- Records for the exercise
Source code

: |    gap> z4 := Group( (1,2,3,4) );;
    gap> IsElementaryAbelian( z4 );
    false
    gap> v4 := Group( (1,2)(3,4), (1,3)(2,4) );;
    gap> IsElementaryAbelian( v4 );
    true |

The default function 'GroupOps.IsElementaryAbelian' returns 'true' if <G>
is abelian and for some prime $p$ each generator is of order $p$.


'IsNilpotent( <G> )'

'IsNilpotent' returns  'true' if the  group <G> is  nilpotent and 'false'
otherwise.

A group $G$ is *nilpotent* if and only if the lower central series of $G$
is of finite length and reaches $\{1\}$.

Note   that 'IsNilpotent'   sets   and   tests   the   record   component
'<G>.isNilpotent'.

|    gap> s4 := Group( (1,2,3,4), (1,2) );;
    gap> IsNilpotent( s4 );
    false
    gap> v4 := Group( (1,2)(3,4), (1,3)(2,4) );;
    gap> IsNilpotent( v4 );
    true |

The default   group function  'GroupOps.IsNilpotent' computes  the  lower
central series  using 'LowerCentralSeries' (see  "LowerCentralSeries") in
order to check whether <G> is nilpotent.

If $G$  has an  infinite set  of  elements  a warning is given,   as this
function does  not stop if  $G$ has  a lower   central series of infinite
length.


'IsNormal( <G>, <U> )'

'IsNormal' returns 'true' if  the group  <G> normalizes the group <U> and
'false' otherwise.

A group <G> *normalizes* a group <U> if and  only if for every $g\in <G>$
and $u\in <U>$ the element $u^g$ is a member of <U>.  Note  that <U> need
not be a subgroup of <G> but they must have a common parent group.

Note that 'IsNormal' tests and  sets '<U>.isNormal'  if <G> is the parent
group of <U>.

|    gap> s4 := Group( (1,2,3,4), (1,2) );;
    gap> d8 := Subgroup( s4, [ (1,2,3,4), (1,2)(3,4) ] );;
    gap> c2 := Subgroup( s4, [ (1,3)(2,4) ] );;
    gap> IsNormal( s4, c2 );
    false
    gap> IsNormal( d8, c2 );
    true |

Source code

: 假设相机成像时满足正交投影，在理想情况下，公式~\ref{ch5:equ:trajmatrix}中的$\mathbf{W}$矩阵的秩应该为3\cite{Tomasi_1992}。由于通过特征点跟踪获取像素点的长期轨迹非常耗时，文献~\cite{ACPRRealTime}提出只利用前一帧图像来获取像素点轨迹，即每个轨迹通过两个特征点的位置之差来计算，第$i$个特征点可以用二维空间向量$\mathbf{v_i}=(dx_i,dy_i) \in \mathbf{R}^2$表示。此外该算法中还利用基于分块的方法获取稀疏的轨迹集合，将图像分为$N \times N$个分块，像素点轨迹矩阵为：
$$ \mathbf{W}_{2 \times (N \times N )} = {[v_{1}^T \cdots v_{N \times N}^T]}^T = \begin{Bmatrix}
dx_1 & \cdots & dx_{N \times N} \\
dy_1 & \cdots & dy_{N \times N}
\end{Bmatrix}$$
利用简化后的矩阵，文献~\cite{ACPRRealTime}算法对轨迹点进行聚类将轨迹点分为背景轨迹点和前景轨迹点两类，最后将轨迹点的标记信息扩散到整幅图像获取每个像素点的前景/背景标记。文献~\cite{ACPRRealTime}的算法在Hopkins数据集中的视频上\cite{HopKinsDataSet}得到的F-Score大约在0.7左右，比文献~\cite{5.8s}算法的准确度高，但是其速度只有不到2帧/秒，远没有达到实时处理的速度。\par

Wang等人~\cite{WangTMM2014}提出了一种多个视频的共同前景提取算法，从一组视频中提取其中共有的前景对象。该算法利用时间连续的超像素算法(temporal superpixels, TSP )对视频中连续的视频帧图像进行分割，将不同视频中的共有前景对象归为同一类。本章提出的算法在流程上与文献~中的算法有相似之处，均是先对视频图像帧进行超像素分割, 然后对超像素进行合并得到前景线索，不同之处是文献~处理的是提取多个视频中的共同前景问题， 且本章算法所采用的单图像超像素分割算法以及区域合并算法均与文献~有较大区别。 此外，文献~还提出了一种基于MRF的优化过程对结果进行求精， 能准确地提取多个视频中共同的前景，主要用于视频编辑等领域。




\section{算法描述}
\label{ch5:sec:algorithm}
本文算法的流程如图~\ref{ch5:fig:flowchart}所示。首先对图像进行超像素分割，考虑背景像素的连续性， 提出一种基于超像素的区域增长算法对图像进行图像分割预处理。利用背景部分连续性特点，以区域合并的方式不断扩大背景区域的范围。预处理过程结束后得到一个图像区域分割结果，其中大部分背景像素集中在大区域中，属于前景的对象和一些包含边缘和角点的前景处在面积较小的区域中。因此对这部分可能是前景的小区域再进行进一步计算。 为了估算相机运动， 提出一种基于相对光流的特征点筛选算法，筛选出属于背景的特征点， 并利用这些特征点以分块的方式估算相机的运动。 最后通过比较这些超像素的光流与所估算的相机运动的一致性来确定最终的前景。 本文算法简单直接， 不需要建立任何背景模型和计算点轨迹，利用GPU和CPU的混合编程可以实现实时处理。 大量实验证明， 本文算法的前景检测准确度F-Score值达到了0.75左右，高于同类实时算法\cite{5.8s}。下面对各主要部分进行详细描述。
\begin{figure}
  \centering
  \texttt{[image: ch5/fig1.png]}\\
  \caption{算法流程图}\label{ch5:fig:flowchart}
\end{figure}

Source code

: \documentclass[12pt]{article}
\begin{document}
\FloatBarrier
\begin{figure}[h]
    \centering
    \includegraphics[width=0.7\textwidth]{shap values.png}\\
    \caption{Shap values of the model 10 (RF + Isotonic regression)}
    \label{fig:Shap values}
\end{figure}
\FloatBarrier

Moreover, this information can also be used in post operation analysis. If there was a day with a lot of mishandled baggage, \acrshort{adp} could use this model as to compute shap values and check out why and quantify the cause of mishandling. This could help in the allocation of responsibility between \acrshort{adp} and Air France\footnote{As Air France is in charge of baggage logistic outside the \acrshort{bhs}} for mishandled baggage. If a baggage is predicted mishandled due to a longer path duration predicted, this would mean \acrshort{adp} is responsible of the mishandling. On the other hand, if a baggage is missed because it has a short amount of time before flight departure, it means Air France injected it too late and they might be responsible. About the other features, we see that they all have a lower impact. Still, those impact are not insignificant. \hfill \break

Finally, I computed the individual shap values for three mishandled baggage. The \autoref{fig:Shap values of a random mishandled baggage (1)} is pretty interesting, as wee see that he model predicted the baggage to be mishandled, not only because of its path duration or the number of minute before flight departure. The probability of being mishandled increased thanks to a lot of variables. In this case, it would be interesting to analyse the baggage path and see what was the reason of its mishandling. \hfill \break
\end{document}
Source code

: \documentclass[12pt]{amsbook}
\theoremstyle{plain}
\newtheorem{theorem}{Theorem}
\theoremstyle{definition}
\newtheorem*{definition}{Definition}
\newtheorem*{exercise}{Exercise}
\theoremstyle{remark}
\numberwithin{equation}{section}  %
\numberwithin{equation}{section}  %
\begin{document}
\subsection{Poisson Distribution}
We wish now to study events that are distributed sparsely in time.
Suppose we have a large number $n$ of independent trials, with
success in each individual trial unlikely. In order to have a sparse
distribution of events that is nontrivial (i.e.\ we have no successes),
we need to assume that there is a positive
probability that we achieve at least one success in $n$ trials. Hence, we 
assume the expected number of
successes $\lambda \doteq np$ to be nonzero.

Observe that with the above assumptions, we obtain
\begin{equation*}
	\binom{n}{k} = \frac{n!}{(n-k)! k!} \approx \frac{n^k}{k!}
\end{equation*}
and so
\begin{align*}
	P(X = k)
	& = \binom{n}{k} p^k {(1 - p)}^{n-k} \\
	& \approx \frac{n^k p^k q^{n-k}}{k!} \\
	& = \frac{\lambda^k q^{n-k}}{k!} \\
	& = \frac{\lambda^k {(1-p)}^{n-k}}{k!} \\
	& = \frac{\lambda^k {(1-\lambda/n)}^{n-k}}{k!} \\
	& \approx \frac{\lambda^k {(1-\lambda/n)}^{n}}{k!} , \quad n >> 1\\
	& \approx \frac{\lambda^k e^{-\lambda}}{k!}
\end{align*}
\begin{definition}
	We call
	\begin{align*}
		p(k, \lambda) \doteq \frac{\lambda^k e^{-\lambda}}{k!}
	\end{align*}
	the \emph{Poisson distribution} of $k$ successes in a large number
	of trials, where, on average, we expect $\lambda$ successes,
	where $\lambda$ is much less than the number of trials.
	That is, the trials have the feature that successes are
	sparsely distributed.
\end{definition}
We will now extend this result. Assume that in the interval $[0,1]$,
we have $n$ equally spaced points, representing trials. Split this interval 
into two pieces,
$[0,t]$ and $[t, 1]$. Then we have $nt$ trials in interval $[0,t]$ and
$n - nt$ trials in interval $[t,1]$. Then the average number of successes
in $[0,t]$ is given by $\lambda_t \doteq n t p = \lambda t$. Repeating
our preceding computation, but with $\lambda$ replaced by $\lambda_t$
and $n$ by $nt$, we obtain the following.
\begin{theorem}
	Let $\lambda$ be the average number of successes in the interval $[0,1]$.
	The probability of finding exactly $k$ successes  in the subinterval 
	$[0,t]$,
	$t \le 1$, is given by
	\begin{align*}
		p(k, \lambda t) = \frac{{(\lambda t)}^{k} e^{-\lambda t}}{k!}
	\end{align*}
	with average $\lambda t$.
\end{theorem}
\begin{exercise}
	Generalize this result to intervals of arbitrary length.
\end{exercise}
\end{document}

- What you should do
Go through the material and copy each line that contains "normalizes".

- Response to this task
'IsNormal' returns 'true' if  the group  <G> normalizes the group <U> and
A group <G> *normalizes* a group <U> if and  only if for every $g\in <G>$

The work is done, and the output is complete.